The Spring found him happiest. The May of his poems is the May known to the Londoner. After deploring, in the proem of Sister Songs, the lateness of the season, it is suddenly upon him. He discovered it for certain round a street corner not far from his lodgings in Elgin Avenue-
Mark yonder how the long laburnum drips
Its jocund spilth of fire, its honey of wild flame.
That is the signal best known to the Londoner. Most of the details of his description in Sister Songs, from the stars to Covent Garden clock, are metropolitan. From his high room, down steep stairs, a faded oilcloth at his feet, the coiling patterns of a varnished wall-paper at his restricted elbow ; through the muffled light and air of the hall, and past the broken stucco of the front steps, he would emerge on a morning of good fortune, to see,
Not a dismal street of other lodgings exactly like his own, but,
A garden of enchanting
In visionary May,
Swayless for the spirit's haunting,
Thrice threefold walled with emerald from our mortal mornings grey.

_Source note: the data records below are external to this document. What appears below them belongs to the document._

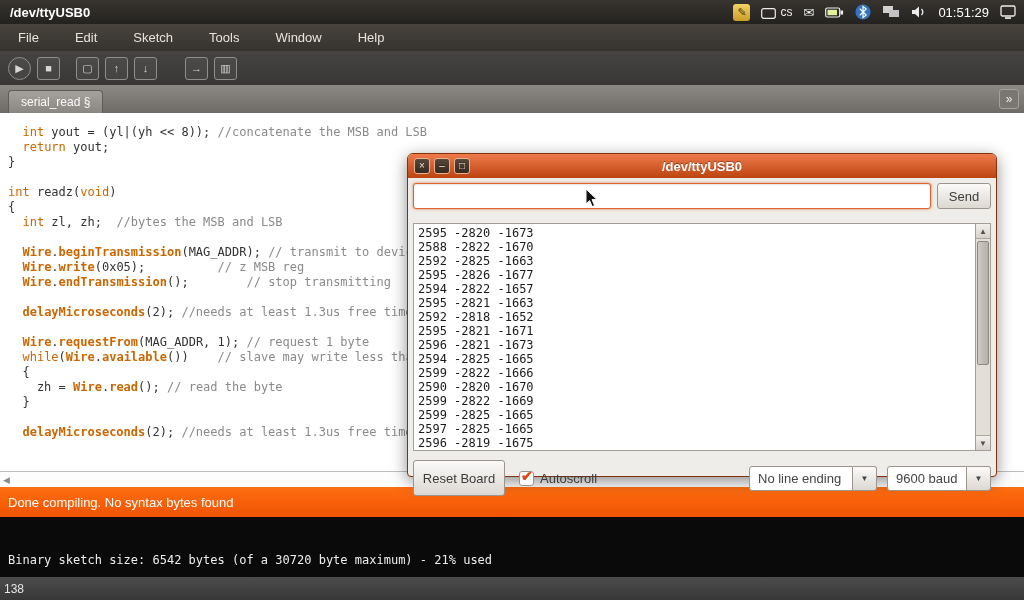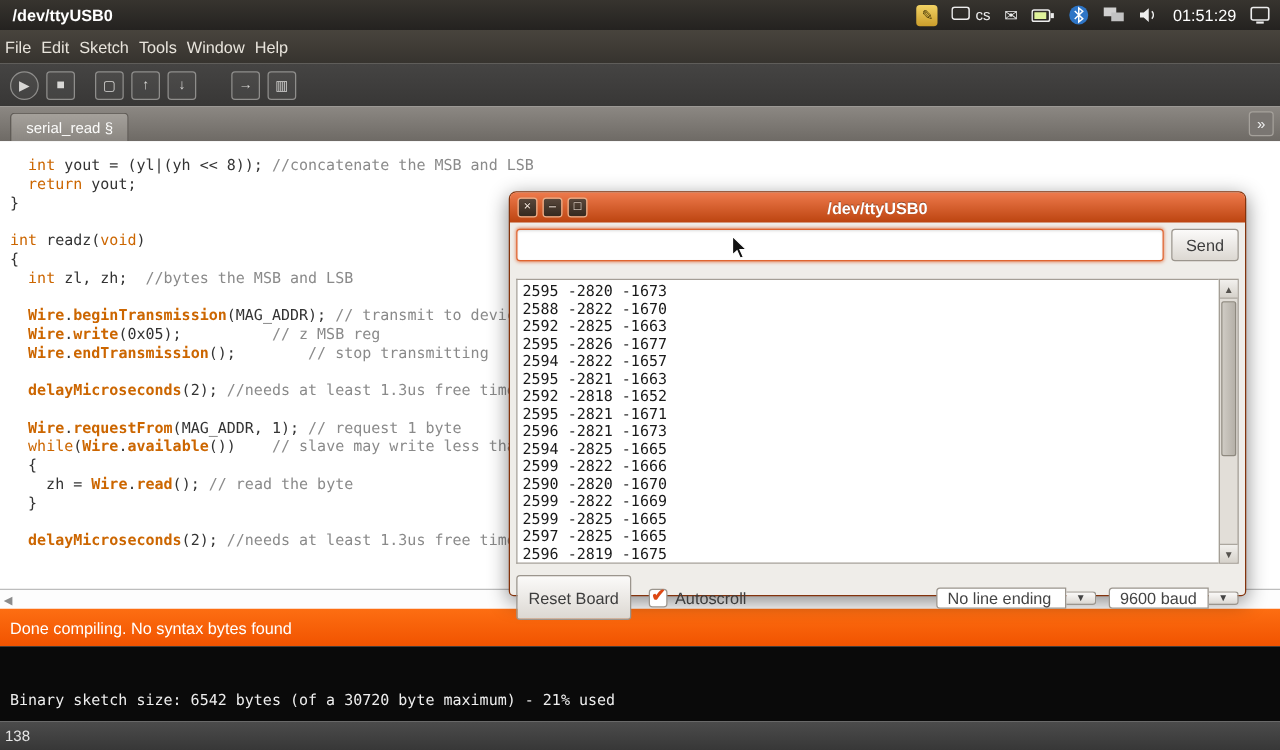--- a/index.html
+++ b/index.html
@@ -7,27 +7,27 @@
   body { position:relative; overflow:hidden; background:#fff; font-family:"Liberation Sans",sans-serif; }
 
   
   #top-panel { position:absolute; left:0; top:0; width:1024px; height:24px;
     background:linear-gradient(#37342F,#242220); display:flex; align-items:center; z-index:10; }
   .panel-title { color:#FFF; font-weight:bold; font-size:13px; padding-left:10px; }
   .panel-right { margin-left:auto; display:flex; align-items:center; gap:11px; padding-right:8px; }
   .panel-icon { display:flex; align-items:center; justify-content:center; color:#EDEDED; font-size:13px; height:18px; }
   .notes-badge { width:17px; height:17px; background:linear-gradient(#F2D264,#CB9D2B); border-radius:3px;
     color:#4A3A08; font-size:11px; display:flex; align-items:center; justify-content:center; }
-  .kbd-ind { display:flex; align-items:flex-start; gap:4px; color:#EDEDED; font-size:12px; }
+  .kbd-ind { display:flex; align-items:flex-end; gap:4px; color:#EDEDED; font-size:12px; }
   .clock { color:#FFF; font-size:13px; }
 
   
   #menu-bar { position:absolute; left:0; top:24px; width:1024px; height:27px;
     background:linear-gradient(#48443D,#36332E); display:flex; align-items:center; color:#E8E4DC; font-size:13px; }
-  .menu-item { padding:0 4px; height:100%; display:flex; align-items:center; cursor:default; }
+  .menu-item { padding:0 18px; height:100%; display:flex; align-items:center; cursor:default; }
 
   
   #toolbar { position:absolute; left:0; top:51px; width:1024px; height:34px;
     background:linear-gradient(#454443,#383736); display:flex; align-items:center; padding-left:8px; gap:6px; }
   .tb-btn { width:23px; height:23px; border:1px solid #8F8E8C; border-radius:3px; color:#D8D7D5;
     background:rgba(255,255,255,0.05); display:flex; align-items:center; justify-content:center; font-size:11px; }
   .tb-btn.round { border-radius:50%; }
   .gap-sm { margin-left:10px; } .gap-lg { margin-left:22px; }
 
   
@@ -86,21 +86,21 @@
   .sb-thumb { position:absolute; left:1px; right:1px; top:17px; height:124px;
     background:linear-gradient(90deg,#CFCBC4,#B5B0A8); border:1px solid #8E897F; border-radius:2px; }
   .sm-controls { display:flex; align-items:center; height:26px; }
   .sm-reset { width:92px; height:36px; background:linear-gradient(#FBFAF9,#DCD8D2); border:1px solid #9B958D;
     border-radius:3px; color:#3C3C3C; font-size:13px; display:flex; align-items:center; justify-content:center; }
   .sm-check-wrap { display:flex; align-items:center; margin-left:14px; gap:6px; }
   .sm-checkbox { width:15px; height:15px; background:#FFF; border:1px solid #9B958D; border-radius:3px; position:relative; }
   .sm-checkmark { position:absolute; left:1px; top:-4px; color:#DD4814; font-size:14px; font-weight:bold; }
   .sm-check-label { font-size:13px; color:#3C3C3C; }
   .sm-combos { margin-left:auto; display:flex; gap:10px; }
-  .combo { display:flex; height:25px;align-items:center; }
+  .combo { display:flex; height:25px; }
   .combo-text { background:#FFF; border:1px solid #9B958D; border-radius:3px 0 0 3px; font-size:13px; color:#444;
     display:flex; align-items:center; padding:0 8px; }
   .combo-text.w1 { min-width:104px; } .combo-text.w2 { min-width:80px; }
   .combo-arrow { width:24px; background:linear-gradient(#FBFAF9,#DCD8D2); border:1px solid #9B958D; border-left:none;
     border-radius:0 3px 3px 0; display:flex; align-items:center; justify-content:center; font-size:8px; color:#444; }
 
   #mouse-cursor { position:absolute; left:585px; top:188px; z-index:100; }
 </style>
 </head>
 <body>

We may imagine that St. Francis cared not overmuch for the look of the Assisi streets; it is doubtful whether Francis of Kilburn cared at all about the aspect of Kilburn. The gayest thoroughfare caught his eye no more than the most dismal-and Brondesbury is not gay. To " And your new lodging, Francis, what of it ? " he would give a good account of the rights and lefts that led there, but he would make no picture of it for you, having none himself. I do not suppose he found the soot and stucco architecture of Elgin Avenue any more or less entertaining than the red brick of Palace Court, and, while he might describe Oxford Street as " stonyhearted," I doubt if he could have described to the satisfaction of a builder the nature of its exterior stone. Manchester could hardly do less than blind the civic eye. Certainly Francis was no observer, and had retained the ignorance, rather than the innocence, of his Vision.

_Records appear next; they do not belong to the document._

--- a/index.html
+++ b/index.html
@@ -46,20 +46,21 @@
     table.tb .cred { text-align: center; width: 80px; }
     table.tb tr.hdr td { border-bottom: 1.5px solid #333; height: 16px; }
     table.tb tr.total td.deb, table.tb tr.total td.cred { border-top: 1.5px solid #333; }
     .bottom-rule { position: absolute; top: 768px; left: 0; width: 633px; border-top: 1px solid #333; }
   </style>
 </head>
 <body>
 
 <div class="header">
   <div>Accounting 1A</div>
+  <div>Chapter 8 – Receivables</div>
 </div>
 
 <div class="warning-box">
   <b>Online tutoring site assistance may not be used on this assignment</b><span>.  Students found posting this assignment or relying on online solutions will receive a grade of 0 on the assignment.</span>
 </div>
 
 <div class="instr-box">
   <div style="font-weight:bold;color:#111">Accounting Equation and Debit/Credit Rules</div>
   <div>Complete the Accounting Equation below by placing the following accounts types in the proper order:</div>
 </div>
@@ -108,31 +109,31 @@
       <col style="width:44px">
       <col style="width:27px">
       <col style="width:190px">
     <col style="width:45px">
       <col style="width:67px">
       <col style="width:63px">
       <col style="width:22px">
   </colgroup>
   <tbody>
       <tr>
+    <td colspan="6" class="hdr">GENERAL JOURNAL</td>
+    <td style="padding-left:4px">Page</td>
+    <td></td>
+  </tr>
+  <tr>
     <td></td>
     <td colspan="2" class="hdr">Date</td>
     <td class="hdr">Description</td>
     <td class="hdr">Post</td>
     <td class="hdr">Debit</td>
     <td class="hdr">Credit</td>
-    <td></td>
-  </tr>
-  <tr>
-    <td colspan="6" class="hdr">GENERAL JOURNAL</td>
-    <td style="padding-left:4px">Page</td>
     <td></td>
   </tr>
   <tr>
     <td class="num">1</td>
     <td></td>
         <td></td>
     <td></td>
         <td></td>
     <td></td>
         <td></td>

At this time, after his return from Pantasaph, his days were mostly spent at Palace Court and nights passed in the region which at first by accident and later by habit was his own. When, many years before, he came from Storrington, he was lodged at FernheadRoad, Paddington, and afterwards at various houses in Elgin Avenue with Landlady Maries, the wife of my father's printer. Faithful to the northern town, his last lodging was at 128 Brondesbury Road, Kilburn. At the junction of Elgin Avenue and Chippenham Road is the " Skiddaw " public-house, by whose parlour-fire he often spent nocturnal hours in preference to the hearths of the critics. Mr. Pile, the tobacconist next door, is remembered for the support that he gave to Francis's tremulous claims to a place next the fire. Francis seldom failed to receive kindness at the hands of rougher men ; his constant courtesy of speech and his humility were to the liking of a class quick to know a gentle man. From the whispered hints of Mr. Pile it was understood that the frail, shabby man of many platitudes and an abstracted eye was privileged.

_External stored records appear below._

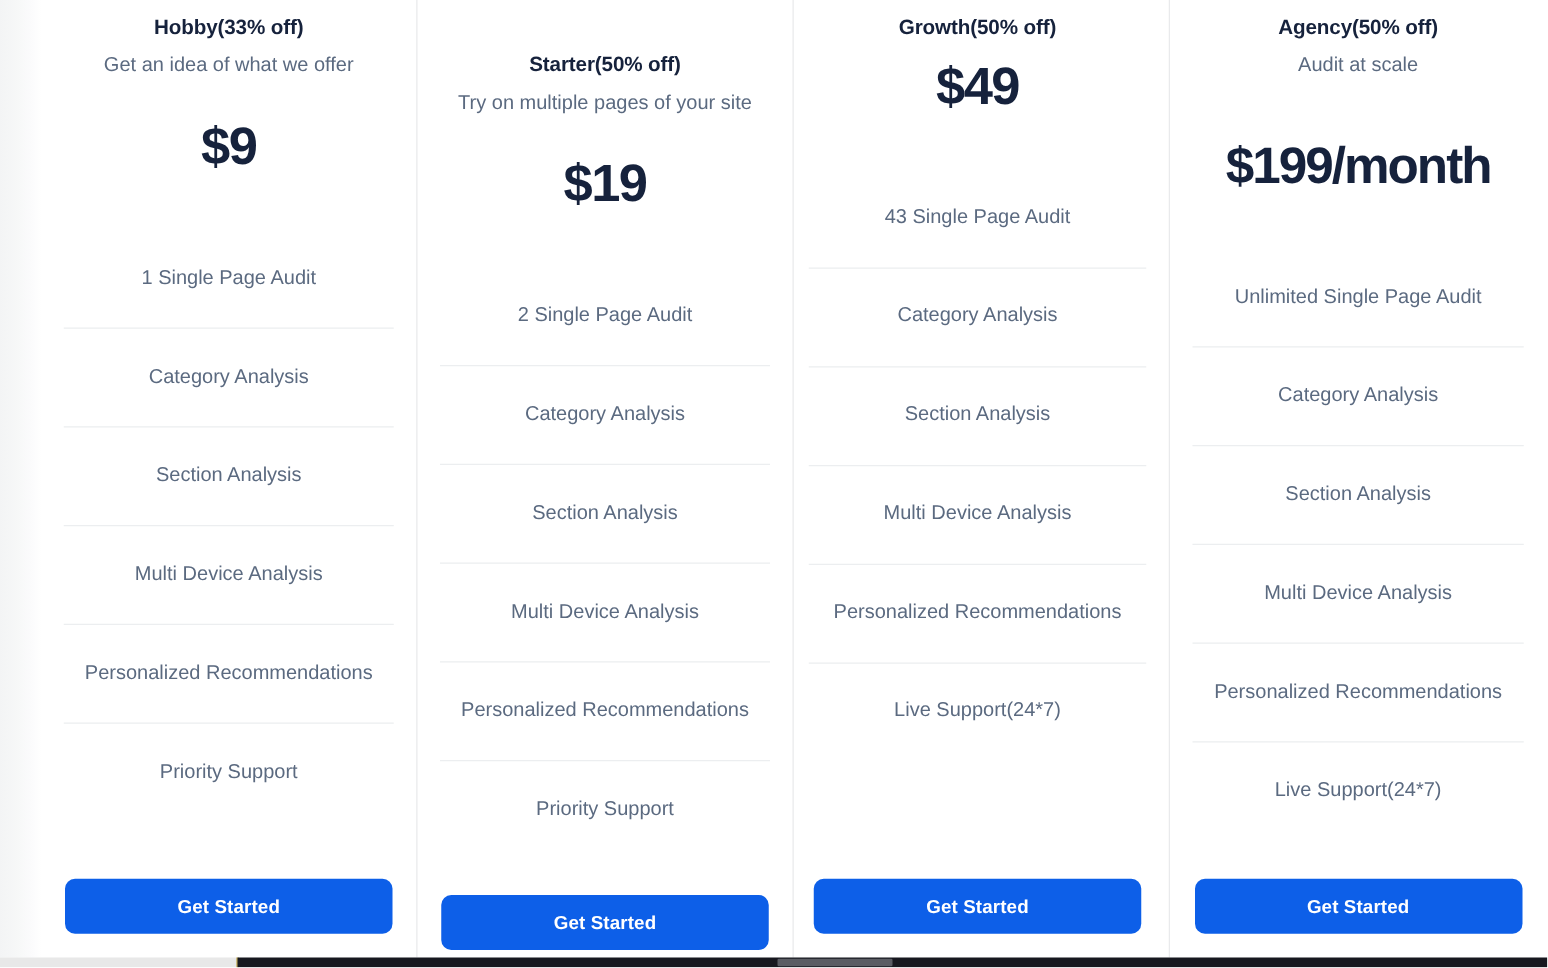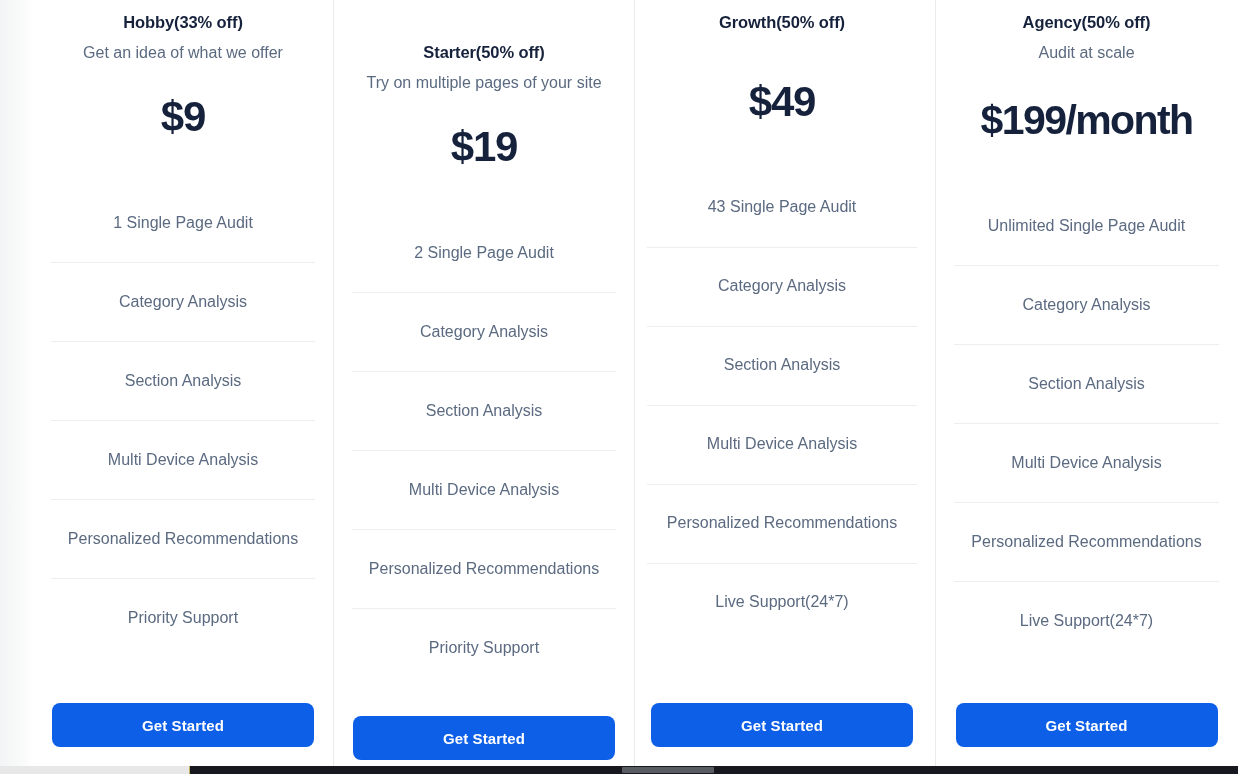--- a/index.html
+++ b/index.html
@@ -98,22 +98,22 @@
     font-weight: bold;
     color: #16223c;
     letter-spacing: -1.2px;
     text-align: center;
     line-height: 1;
     white-space: nowrap;
   }
 
   .card-1 .plan-price { margin-top: 32px; font-size: 42px; }
   .card-2 .plan-price { margin-top: 32px; font-size: 42px; }
-  .card-3 .plan-price { margin-top: 48px; font-size: 42px; }
-  .card-4 .plan-price { margin-top: 36px; font-size: 41px; letter-spacing: -1.6px; }
+  .card-3 .plan-price { margin-top: 15px; font-size: 42px; }
+  .card-4 .plan-price { margin-top: 48px; font-size: 41px; letter-spacing: -1.6px; }
 
   .features {
     margin-top: 46px;
     width: 100%;
     display: flex;
     flex-direction: column;
     align-items: stretch;
   }
 
   .feature-row {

From the situation of his lodgings it came about that the Edgware Road was his Rambla, his Via dei Palazzi, his Rue de Rivoli; and at the end of it, the site of Tyburn Tree. No local allusion, however, finds place in his " To the English Martyrs," which is another sign of his aloofness. But when he writes of the Tree that-
The shadow lies on England now Of the deathly-fruited bough, Cold and black with malison Lies between the land and sun ; Putting out the sun, the bough Shades England now, his voice rose from the frozen and fogged pavement that marks the very spot.